Supplied data:

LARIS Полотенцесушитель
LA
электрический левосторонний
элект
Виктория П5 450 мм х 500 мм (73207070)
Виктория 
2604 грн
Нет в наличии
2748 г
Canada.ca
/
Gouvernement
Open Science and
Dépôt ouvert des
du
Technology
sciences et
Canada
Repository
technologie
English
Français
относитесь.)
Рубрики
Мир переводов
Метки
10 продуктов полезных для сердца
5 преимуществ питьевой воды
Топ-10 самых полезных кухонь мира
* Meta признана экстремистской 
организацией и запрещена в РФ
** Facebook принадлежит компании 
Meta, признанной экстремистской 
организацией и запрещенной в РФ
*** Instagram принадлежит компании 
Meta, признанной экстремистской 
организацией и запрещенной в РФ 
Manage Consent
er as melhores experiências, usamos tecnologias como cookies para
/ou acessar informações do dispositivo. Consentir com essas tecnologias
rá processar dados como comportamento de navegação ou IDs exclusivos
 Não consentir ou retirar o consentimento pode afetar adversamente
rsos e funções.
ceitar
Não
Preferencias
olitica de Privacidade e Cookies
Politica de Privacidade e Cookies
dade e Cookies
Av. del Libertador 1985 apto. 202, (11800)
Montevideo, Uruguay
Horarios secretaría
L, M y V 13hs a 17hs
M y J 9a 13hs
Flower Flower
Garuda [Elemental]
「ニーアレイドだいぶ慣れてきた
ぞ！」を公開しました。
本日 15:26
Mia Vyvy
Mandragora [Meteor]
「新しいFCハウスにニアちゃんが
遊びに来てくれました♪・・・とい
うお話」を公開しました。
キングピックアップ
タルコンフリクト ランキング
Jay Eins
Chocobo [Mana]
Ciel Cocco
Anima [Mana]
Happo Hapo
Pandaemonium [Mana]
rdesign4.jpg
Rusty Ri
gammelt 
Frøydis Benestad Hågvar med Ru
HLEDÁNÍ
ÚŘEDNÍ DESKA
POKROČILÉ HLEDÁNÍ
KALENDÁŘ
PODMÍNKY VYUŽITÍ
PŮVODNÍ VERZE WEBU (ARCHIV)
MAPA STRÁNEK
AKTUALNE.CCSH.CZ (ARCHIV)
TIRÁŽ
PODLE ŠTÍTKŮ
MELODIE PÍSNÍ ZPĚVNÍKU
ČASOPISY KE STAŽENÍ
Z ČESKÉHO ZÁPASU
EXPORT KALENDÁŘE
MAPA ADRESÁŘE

Problem details: Reproduce the records verbatim from their first line up to and including the line that contains "организацией и запрещена в РФ".

Output:
LARIS Полотенцесушитель
LA
электрический левосторонний
элект
Виктория П5 450 мм х 500 мм (73207070)
Виктория 
2604 грн
Нет в наличии
2748 г
Canada.ca
/
Gouvernement
Open Science and
Dépôt ouvert des
du
Technology
sciences et
Canada
Repository
technologie
English
Français
относитесь.)
Рубрики
Мир переводов
Метки
10 продуктов полезных для сердца
5 преимуществ питьевой воды
Топ-10 самых полезных кухонь мира
* Meta признана экстремистской 
организацией и запрещена в РФ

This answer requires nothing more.